Proposed Amendments that will affect public mutual funds
While Phase 2 generally focuses on introducing operational requirements for non-redeemable investment funds, there are some provisions in the Proposed Amendments that would affect public mutual funds. These provisions include proposed:
- amendments to require an exchange-traded mutual fund that is not in continuous distribution to issue a news release if the fund intends to begin using specified derivatives, short selling and/or entering into securities lending, repurchase and reverse repurchase transactions;
- amendments to limit the amount of securities loaned or sold in repurchase transactions by a mutual fund to 50% of NAV, rather than 50% of total assets, excluding the collateral delivered to the fund;
- prohibition on public mutual funds (including exchange-traded mutual funds) paying for organizational expenses of the mutual fund;
- amendments to broaden the securityholder approval requirements to require securityholder approval for a merger of a mutual fund with any issuer, rather than just a merger with another mutual fund;
- introduction of a requirement for a mutual fund that wishes to restructure the fund into a non-redeemable investment fund or an issuer that is not an investment fund to obtain prior securityholder approval, with the fund prohibited from bearing the costs of the restructuring;
- prohibition on the issuance of warrants and similar instruments by all investment funds;
- provisions to prevent dilutive issuances of securities by an exchange-traded mutual fund that is not in continuous distribution;
- introduction of requirements for an exchange-traded mutual fund that is not in continuous distribution to pay redemption proceeds no more than 15 business days after the redemption is effected; and
- amendments to permit cash received in respect of sales and redemptions of all investment fund securities (and not only mutual fund securities) to be held in one trust account.

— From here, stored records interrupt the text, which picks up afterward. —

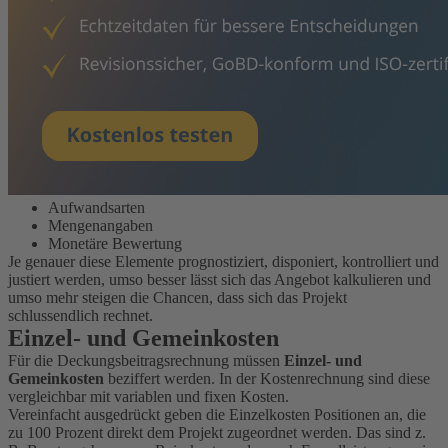
Aufwandsarten
Mengenangaben
Monetäre Bewertung
Je genauer diese Elemente prognostiziert, disponiert, kontrolliert und
justiert werden, umso besser lässt sich das Angebot kalkulieren und
umso mehr steigen die Chancen, dass sich das Projekt
schlussendlich rechnet.
Einzel- und Gemeinkosten
Für die Deckungsbeitragsrechnung müssen
Einzel- und
Gemeinkosten
beziffert werden. In der Kostenrechnung sind diese
vergleichbar mit variablen und fixen Kosten.
Vereinfacht ausgedrückt geben die Einzelkosten Positionen an, die
zu 100 Prozent direkt dem Projekt zugeordnet werden. Das sind z.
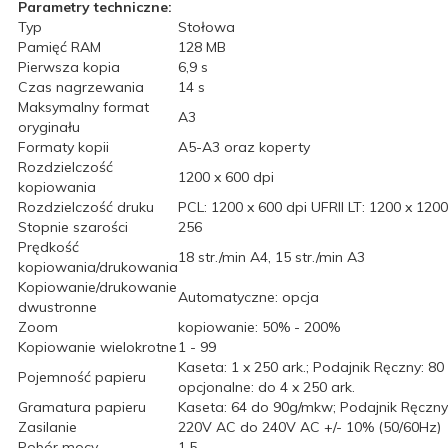
Parametry techniczne:
Typ
Stołowa
Pamięć RAM
128 MB
Pierwsza kopia
6,9 s
Czas nagrzewania
14 s
Maksymalny format
A3
oryginału
Formaty kopii
A5-A3 oraz koperty
Rozdzielczość
1200 x 600 dpi
kopiowania
Rozdzielczość druku
PCL: 1200 x 600 dpi UFRII LT: 1200 x 120
Stopnie szarości
256
Prędkość
18 str./min A4, 15 str./min A3
kopiowania/drukowania
Kopiowanie/drukowanie
Automatyczne: opcja
dwustronne
Zoom
kopiowanie: 50% - 200%
Kopiowanie wielokrotne
1 - 99
Kaseta: 1 x 250 ark.; Podajnik Ręczny: 80 
Pojemność papieru
opcjonalne: do 4 x 250 ark.
Gramatura papieru
Kaseta: 64 do 90g/mkw; Podajnik Ręczn
Zasilanie
220V AC do 240V AC +/- 10% (50/60Hz)
Pobór mocy
1,5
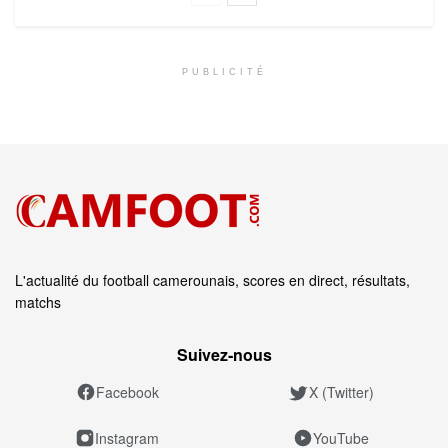
PUBLICITÉ
L'actualité du football camerounais, scores en direct, résultats,
matchs
Suivez‑nous
Facebook
X (Twitter)
Instagram
YouTube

Alternative funds framework
The CSA is also considering amendments to National Instrument 81-104 Commodity Pools (NI 81-104) to include both mutual funds and non-redeemable investment funds that focus on alternative asset classes or use alternative investment strategies not permitted by NI 81-102 (as amended by the Proposed Amendments).
Currently, NI 81-104 sets forth a regulatory framework that applies only to specialized mutual funds that are commodity pools by exempting them from certain restrictions in NI 81-102. A proposed redesign of NI 81-104 to include both mutual funds and non-redeemable investment funds is intended to preserve the flexibility for non-redeemable investment funds to use alternative investment strategies that may not be permissible under NI 81-102 (as amended by the Proposed Amendments), and at the same time, create a more comprehensive regulatory framework in NI 81-104 for alternative funds (for both mutual funds and non-redeemable investment funds).
The CSA is considering whether alternative funds should have greater flexibility with respect to, among other items, concentration restrictions, leverage exposure, investments in physical commodities, borrowing, short selling and counterparty credit exposure.
The CSA is also considering whether (i) specified disclosure should have to be included on the cover page of an alternative fund prospectus indicating that the fund may use investment strategies or invest in assets in a different manner than other investment funds and that the risks of investing in the fund may differ significantly from the risks associated with other investment funds and (ii) alternative funds should be permitted to be offered in the same prospectus document with investment funds that are not alternative funds.
All interested parties are invited by the CSA to provide written feedback on the proposals by June 25, 2013.